Un marché qui dépend des publications en France

Les revendeurs suisses n’ont pas pu s’approvisionner en livres en France et au prix français, en raison d’accords entre les neuf diffuseurs-distributeurs concernés et les fournisseurs français. "De nombreuses clauses contractuelles prévoyaient, entre autres, l’engagement des partenaires commerciaux de ne pas laisser vendre en Suisse ou de prendre toutes mesures utiles afin de faire respecter l’exclusivité des diffuseurs-distributeurs suisses" rappelle le tribunal fédéral.
 
"Les quelques tentatives d’approvisionnement en France ont presque toutes échoué. Dès lors qu’il existait un différentiel de prix suffisant entre le marché français et le marché suisse, les détaillants et libraires suisses eussent disposé d’un intérêt à s’approvisionner en France s’ils avaient été en mesure de le faire" ajoute-t-il. Le marché du livre en Suisse romande dépend à environ 80% de livres publiés en France, selon les estimations communément admises. Le détail de l’arrêt, qui est susceptible d’un recours devant le tribunal fédéral, sera publié ultérieurement.
 
La Comco avait ouvert une enquête en mars 2008 à propos de l’importation des livres français, dont les prix étaient jugés trop élevés en raison de l’application d’un surcoût (tabelle) destiné à couvrir les frais de change et le service fourni de diffusion et distribution dédiée, pour un marché d’environ deux millions d’habitants. Le dossier se doublait d’un différend politique, entre les partisans d’une réglementation du prix et ceux d’une organisation libérale du marché qui aurait permis aux revendeurs de s’approvisionner en France, pour contourner cette tabelle.

Risques pour la librairie
 
Le but de l’enquête était précisément de mettre fin à cette organisation, mais il est apparu que cette solution serait porteuse de conséquences risquées pour le réseau de librairies indépendantes, dont l’économie serait fragilisée s’il devait vendre des livres au même prix qu’en France, tout en supportant les charges du niveau de vie suisse. D’autre part, il faudrait aussi réorganiser le système d’approvisionnement, qui assure aujourd’hui une très bonne qualité de service: les livres en stock chez les distributeurs locaux sont en général livrés en 24 heures.
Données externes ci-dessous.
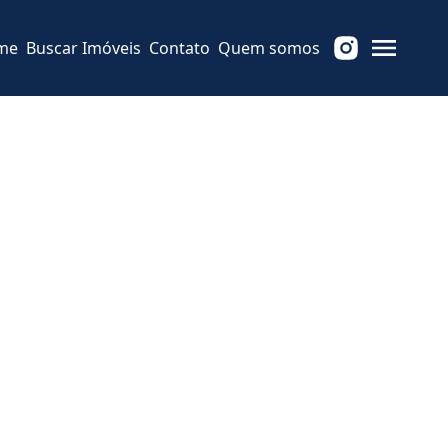
me
Buscar Imóveis
Contato
Quem somos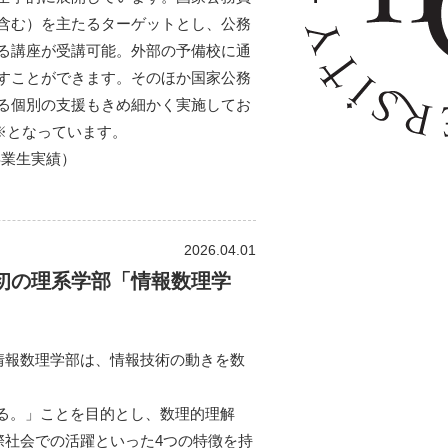
含む）を主たるターゲットとし、公務
る講座が受講可能。外部の予備校に通
すことができます。そのほか国家公務
る個別の支援もきめ細かく実施してお
％※となっています。
月卒業生実績）
2026.04.01
て初の理系学部「情報数理学
情報数理学部は、情報技術の動きを数
創る。」ことを目的とし、数理的理解
際社会での活躍といった4つの特徴を持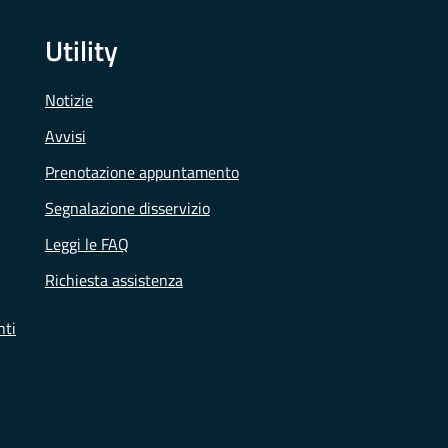
Utility
Notizie
Avvisi
Prenotazione appuntamento
Segnalazione disservizio
Leggi le FAQ
Richiesta assistenza
nti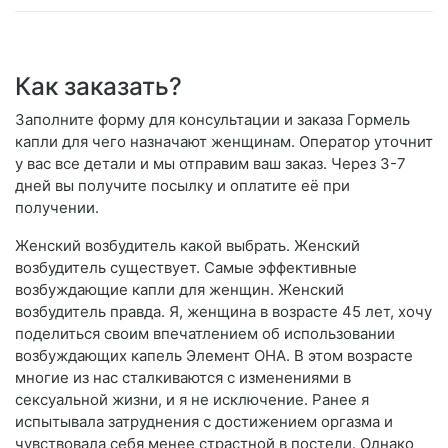
Как заказать?
Заполните форму для консультации и заказа Гормель
капли для чего назначают женщинам. Оператор уточнит
у вас все детали и мы отправим ваш заказ. Через 3-7
дней вы получите посылку и оплатите её при
получении.
Женский возбудитель какой выбрать. Женский
возбудитель существует. Самые эффективные
возбуждающие капли для женщин. Женский
возбудитель правда. Я, женщина в возрасте 45 лет, хочу
поделиться своим впечатлением об использовании
возбуждающих капель Элемент ОНА. В этом возрасте
многие из нас сталкиваются с изменениями в
сексуальной жизни, и я не исключение. Ранее я
испытывала затруднения с достижением оргазма и
чувствовала себя менее страстной в постели. Однако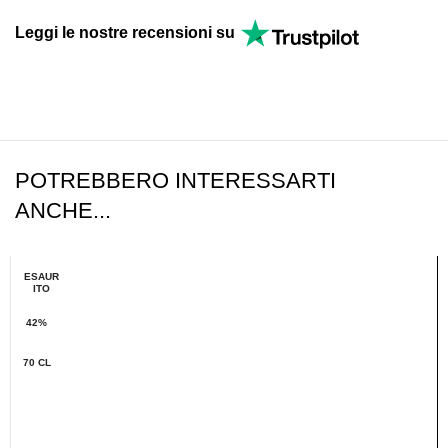
Leggi le nostre recensioni su
POTREBBERO INTERESSARTI
ANCHE...
ESAUR
ITO
42%
70 CL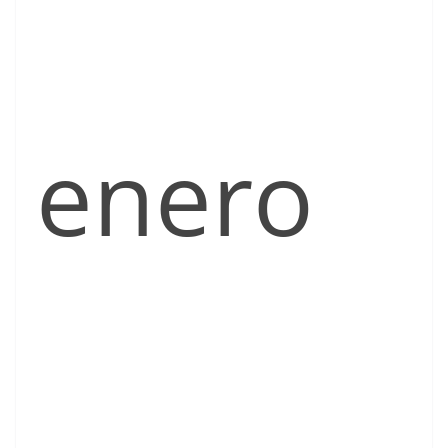
enero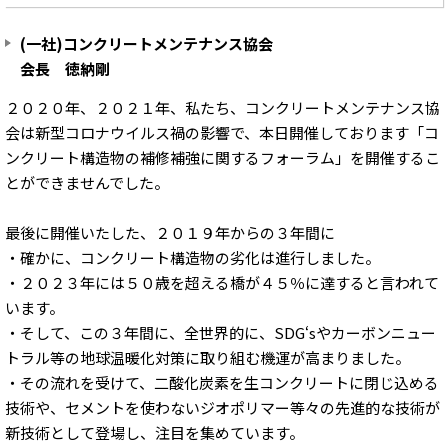
(一社)コンクリートメンテナンス協会
会長 徳納剛
２０２０年、２０２１年、私たち、コンクリートメンテナンス協
会は新型コロナウイルス禍の影響で、本日開催しております「コ
ンクリート構造物の補修補強に関するフォーラム」を開催するこ
とができませんでした。
最後に開催いたした、２０１９年からの３年間に
・確かに、コンクリート構造物の劣化は進行しました。
・２０２３年には５０歳を超える橋が４５％に達すると言われて
います。
・そして、この３年間に、全世界的に、SDG‘sやカーボンニュー
トラル等の地球温暖化対策に取り組む機運が高まりました。
・その流れを受けて、二酸化炭素を生コンクリートに閉じ込める
技術や、セメントを使わないジオポリマー等々の先進的な技術が
新技術として登場し、注目を集めています。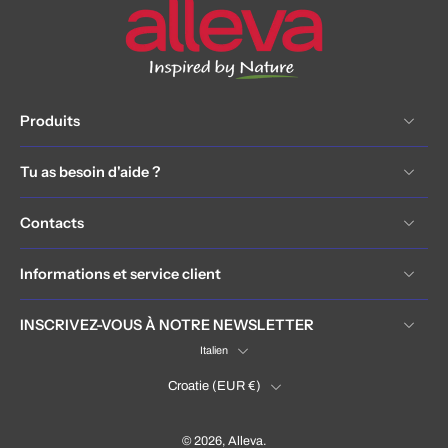
Produits
Tu as besoin d'aide ?
Contacts
Informations et service client
INSCRIVEZ-VOUS À NOTRE NEWSLETTER
Italien
Croatie ‎(EUR €)‎
© 2026,
Alleva
.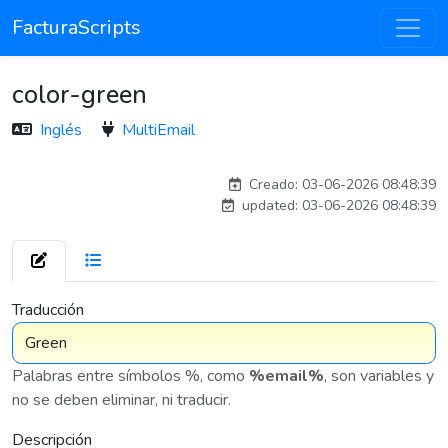
FacturaScripts
color-green
Inglés
MultiEmail
adelantia_8n
Creado: 03-06-2026 08:48:39
updated: 03-06-2026 08:48:39
7 576
Traducción
Palabras entre símbolos %, como
%email%
, son variables y
no se deben eliminar, ni traducir.
Descripción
Seule la Fnac se fournit à partir de son propre entrepôt en France et bénéficie ainsi du différentiel du taux de change, mais elle est coupée des services de diffusion locaux.
 
L’enquête de la Comco a connu une suspension en raison de l’adoption de la loi sur le prix du livre (annulée ensuite par référendum), et la décision a été rendue en mai 2013, condamnant dix distributeurs-distributeurs. L’OLF, principal distributeur, s’est finalement sorti du dossier et les neuf autres sociétés concernées ont immédiatement déposé un recours devant le tribunal administratif. La filiale de Gallimard avait aussi déposé un recours concernant la publication d’informations la concernant dans l’arrêt de la Comco, recours rejeté par le tribunal administratif, puis par le tribunal fédéral, en 2018.